Luis Enrique Pérez

Precisamente hoy 13 de Noviembre, cuando se cumplen 54 años del comienzo de la época de la insurgencia armada en nuestro país, evoco el final de esa misma época, el 29 de diciembre del año 1996. Es la fecha de la firma del último de los acuerdos político-ideológicos llamados “acuerdos de paz”. Fueron acuerdos celebrados por funcionarios gubernamentales y comandantes guerrilleros, con la intermediación de diplomáticos y la exclusión del pueblo de Guatemala.

Actualmente los acuerdos de paz son cadáveres que funcionarios legislativos, judiciales o ejecutivos pretenden resucitar; y para resucitarlos los invocan, por ejemplo, para reparar un edificio escolar, respetar los derechos civiles, dotar de medicinas a los hospitales públicos, reconstruir un camino rural, capturar delincuentes, investigar a funcionarios públicos corruptos, mejorar la auditoría financiera de las instituciones del Estado, comprar vehículos para patrullaje policial, construir prisiones más seguras, reducir la evasión tributaria, o administrar justicia.

Quizá hasta los invocan, por ejemplo, para premiar a un deportista, subsidiar la educación de un niño genial, perforar un pozo de agua en una aldea, auxiliar a las víctimas de un terrible desastre natural, sembrar un arbolillo conífero, vacunar a un perro callejero, cuidar una vaca perdida, condecorar a un diplomático intrusivo, aumentar el sueldo de un viejo conserje, limpiar los drenajes citadinos, incinerar basura, predicar el evangelio del calentamiento global, reparar el pizarrón de un ruinoso edificio escolar, o prohibir la cacería de garrobos.
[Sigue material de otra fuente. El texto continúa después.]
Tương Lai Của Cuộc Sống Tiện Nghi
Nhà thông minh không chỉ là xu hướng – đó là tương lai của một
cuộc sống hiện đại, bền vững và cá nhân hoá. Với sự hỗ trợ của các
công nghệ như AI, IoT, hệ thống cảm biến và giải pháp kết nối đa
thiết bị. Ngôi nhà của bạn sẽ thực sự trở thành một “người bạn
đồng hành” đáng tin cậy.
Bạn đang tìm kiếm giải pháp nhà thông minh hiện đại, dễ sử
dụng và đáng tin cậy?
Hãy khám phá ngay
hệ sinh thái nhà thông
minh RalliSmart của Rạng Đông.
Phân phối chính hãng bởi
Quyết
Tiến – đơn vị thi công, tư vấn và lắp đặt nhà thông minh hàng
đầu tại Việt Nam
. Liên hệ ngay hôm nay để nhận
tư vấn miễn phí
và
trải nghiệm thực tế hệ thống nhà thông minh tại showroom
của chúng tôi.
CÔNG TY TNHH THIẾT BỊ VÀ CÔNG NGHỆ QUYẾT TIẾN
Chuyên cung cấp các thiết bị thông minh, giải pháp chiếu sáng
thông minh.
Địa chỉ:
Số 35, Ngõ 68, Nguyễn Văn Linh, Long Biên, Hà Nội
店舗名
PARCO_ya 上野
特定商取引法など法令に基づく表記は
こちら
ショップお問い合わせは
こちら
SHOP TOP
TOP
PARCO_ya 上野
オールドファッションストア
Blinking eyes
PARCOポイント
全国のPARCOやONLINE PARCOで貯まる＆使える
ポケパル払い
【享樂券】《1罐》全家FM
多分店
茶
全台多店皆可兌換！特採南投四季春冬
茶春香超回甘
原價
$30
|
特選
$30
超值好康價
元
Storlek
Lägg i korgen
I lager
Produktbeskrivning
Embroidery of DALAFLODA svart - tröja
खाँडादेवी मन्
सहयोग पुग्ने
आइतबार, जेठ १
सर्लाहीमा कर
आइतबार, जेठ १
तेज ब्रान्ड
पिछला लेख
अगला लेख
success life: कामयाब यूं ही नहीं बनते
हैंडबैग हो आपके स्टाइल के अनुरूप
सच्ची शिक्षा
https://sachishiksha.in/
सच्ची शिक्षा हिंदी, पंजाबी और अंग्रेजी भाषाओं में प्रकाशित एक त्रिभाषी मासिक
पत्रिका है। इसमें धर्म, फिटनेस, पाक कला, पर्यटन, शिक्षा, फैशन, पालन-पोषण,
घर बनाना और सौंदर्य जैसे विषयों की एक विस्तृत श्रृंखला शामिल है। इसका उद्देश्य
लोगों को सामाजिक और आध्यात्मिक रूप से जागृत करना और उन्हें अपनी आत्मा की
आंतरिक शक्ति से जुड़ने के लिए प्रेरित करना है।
Tan evidente es que los funcionarios legislativos, judiciales y ejecutivos deben sujetarse únicamente a los mandatos legales y no a los acuerdos de paz, como evidente es que el pueblo de Guatemala jamás aprobó, mediante una consulta popular, esos acuerdos, aunque tenía que ser consultado, porque eran indiscutiblemente asuntos “de especial trascendencia”, tan “especial”, que pretendían constituir un programa gubernamental que todo partido político oficial tenía que ejecutar. Y el único de los acuerdos que fue sometido a consulta, por obligación legal y no por generosidad de funcionarios públicos y guerrilleros, fue rechazado. Aludo al acuerdo de reforma de la Constitución Política de la República.

Puede conjeturarse sensatamente que si los otros acuerdos de paz hubieran sido sometidos a consulta popular, todos hubieran sido rechazados; pero aunque el pueblo no hubiera sido consultado sobre esos otros acuerdos, encontró un recurso para manifestar que los rechazaba. Ese recurso consiste en los procesos electorales que ha habido a partir de la firma del último acuerdo de paz. Efectivamente, en esos procesos el partido político que fundaron los comandantes guerrilleros ha obtenido una ridícula cantidad de votos, propicia para la vergüenza ideológica y la humillación moral. ¿Qué valor popular pueden tener, entonces, los acuerdos de paz?

Post scriptum. Alguna vez hasta los políticos demagogos despreciarán los acuerdos de paz porque ya no serán útiles ni aún para complacer a la celebérrima comunidad internacional, que quizá ya los sepultó por ser lo que realmente son: cadáveres. La ex-guerrilla misma ha de reconocer la calidad cadavérica de los acuerdos; y despreciada en procesos electorales pero animada por sus viejos fines, intenta nuevos medios, que prometen ser más eficaces que las armas… y que los votos.